Jan. 30 (UPI) — British authorities say five men have been arrested after a fire at a center where asylum seekers are being held.
According to Kent Police, one man was held on suspicion of assaulting a security guard and four in connection with a Friday fire at Napier Barracks, a decommissioned military barracks that houses an estimated 300 to 400 people seeking asylum in Britain.
No injuries were reported.
Officials said the barracks remained “calm” Saturday, and police said they are working with other authorities to “establish the full circumstances and identify any individuals involved.”
Britain’s Home Office, which oversees immigration and security in the country, said there had been a disturbance at the site after asylum seekers objected to not being moved from the site after a COVID-19 outbreak.
The outbreak infected at least 120 people, and the charity Care4Calais wrote on Facebook Friday that many residents are still “very sick” with the virus.”
“They appear to have been completely abandoned by the authorities,” without food, drink or heating, Care4Calais wrote.
The charity hascalled for the closure of the facility, and at least one community leader in Folkestone, the southeast England port community where the barracks is located, has asked that residents be moved to hotels.
“One building has been virtually destroyed, but there is no intention to remove the people from the site,” said Folkestone council leader David Monk.
He also said he never believed it was a good idea to put a large group of young men in one place, saying, “It is not a surprise to me that tensions have eventually overridden common sense.”
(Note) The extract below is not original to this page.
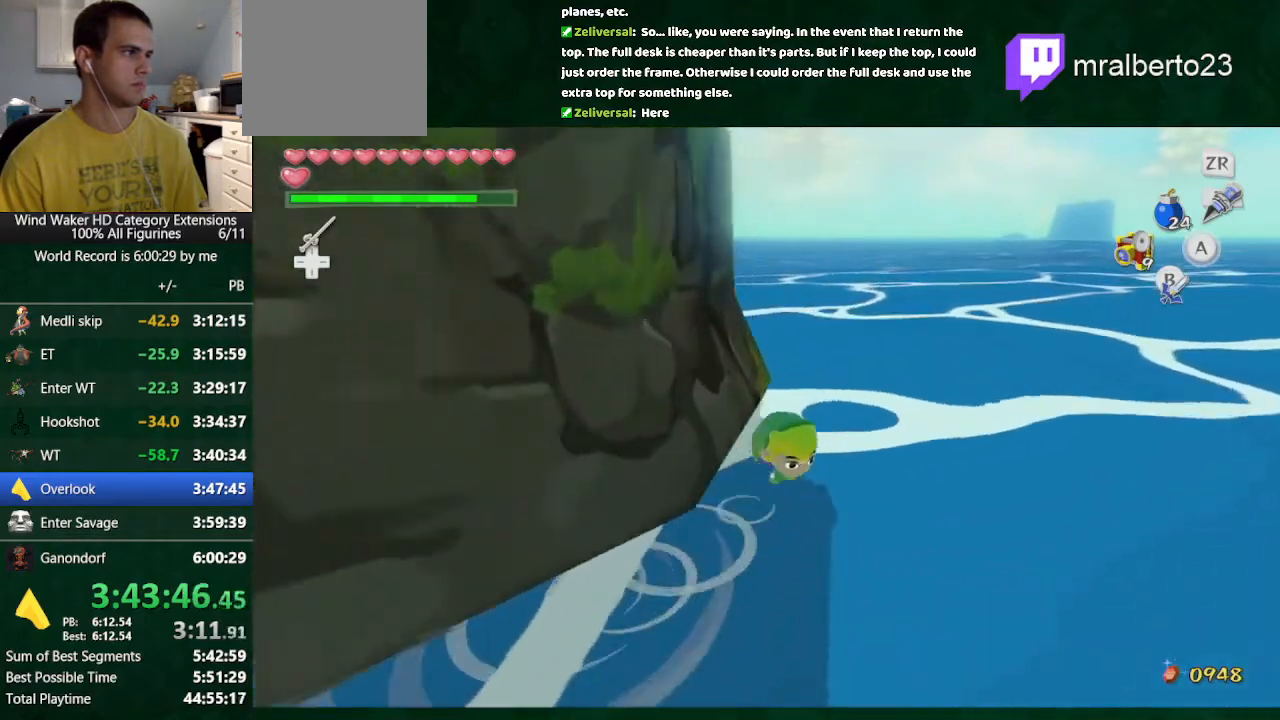
{"buttons": [], "left_stick": "center", "right_stick": "center", "button_events": [[300, "L2", "down"], [433, "L2", "up"]]}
British Secretary of State for the Home Department Priti Patel wrote on Twitter Friday that the fire is “deeply offensive to the taxpayers of this country who are providing this accommodation while asylum claims are being processed.”
“This site has previously accommodated our brave soldiers and army personnel — it is an insult to say that it is not good enough for these individuals,” Patel wrote. “I am fixing our broken asylum system, and will be bringing forward legislation this year to deliver on that commitment.”